---- SOURCE TEXT
The Plex is an indoor sports and entertainment facility in San Jose, California. The Plex is a 100,000+ sqft complex located in San Jose, CA and is the premiere eatertainment venue in the bayarea. Serving food from restaurants like Flights by Alex Hult, Sushi Confidential and Pizza @thePlex. Offering a huge selection of fun for all ages including sports leagues, bocce courts, pool tables, arcade, corn hole outdoor beer garden and much much more

History 
Sriker's Den was founded by David Silva in March 2007.  Silva first started working on the project with David Maley, founder of Rollin' Ice, a roller hockey venue Maley founded after retiring from the NHL, during the development stage of Silver Creek Sportsplex in 2004. In early 2006 Maley decided to go with a different candidate, Andrew Rolli, to lead the soccer portion of the business. After years of planning and working with the city to get the land rezoned and approved for construction the Silver Creek Sportsplex was built with Rollin' Ice on the north end of the business covering 80,000 sq. ft., and Club One Fitness on the south end of the building covering another 150,000 sq. ft. In the middle part of the property the area meant for 1 large and 2 small soccer fields was left empty as negotiations between Rolli, Rolli's partner Off The Wall Soccer, and Maley stalled.
--------
---- AVAILABLE DATA
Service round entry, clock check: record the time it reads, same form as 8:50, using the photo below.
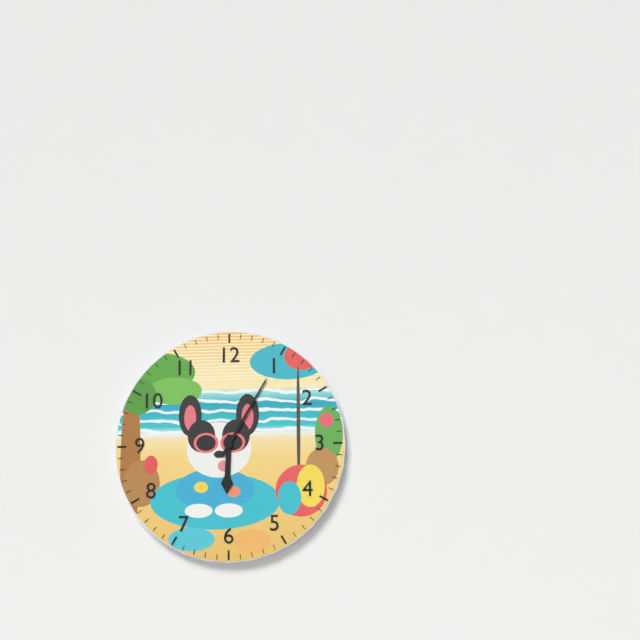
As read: 6:05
--------
## DIRECTIONS
Write the next part of the passage on The Plex, picking up right after its final sentence. The data has no connection to the passage on The Plex.

## RESULT
In March 2007 Maley asked Silva if he was interested in returning to the project. Silva had spent the previous year setting up MVP Arena, a smaller facility in North San Jose, which had grown successfully, but was limited in its ability to serve the community. Silva talked tried to broker a deal between MVP Arena and Silver Creek Sportsplex to manage the business, but when his partners at MVP Arena did not express interest he left and joined Maley to create Striker's Den in March 2007.

By April 2007 the first leagues were started with men's, co-ed, and over-35 leagues. A Wednesday men's league was started in May, followed by a Sunday women's league in June. In June 2007 the two smaller fields were torn down to make way for a second large field, and by September the new large field was finished and all leagues were expanded. In late October the small fields were added back in a new area which was designated primarily for youth training and league play, and a new business unit, LOL Parties, which was created by Silva and his wife Monica, was started.

Activities 
The primary activity at Striker's Den is indoor soccer league play.  Most of the leagues are adult and play at night. In the winter youth leagues are formed primarily for competitive players, along with a recreational training program.

A lacrosse league was started in the summer of 2008 and continues to this day. An indoor flag football league lasted one season during the spring of 2008, but did not continue.

Regular Schedule 
Sunday evening - Women's league 
Monday evening - Co-ed league 
Tuesday evening - Men's 35+ league 
Wednesday evening - Men's league/Women's league 
Thursday evening - Men's league 
Friday evening - Co-ed recreational league

On Saturdays and Sundays during the winter there are youth leagues.  From spring to fall, the fields are also used for parties and special events run through LOL Parties.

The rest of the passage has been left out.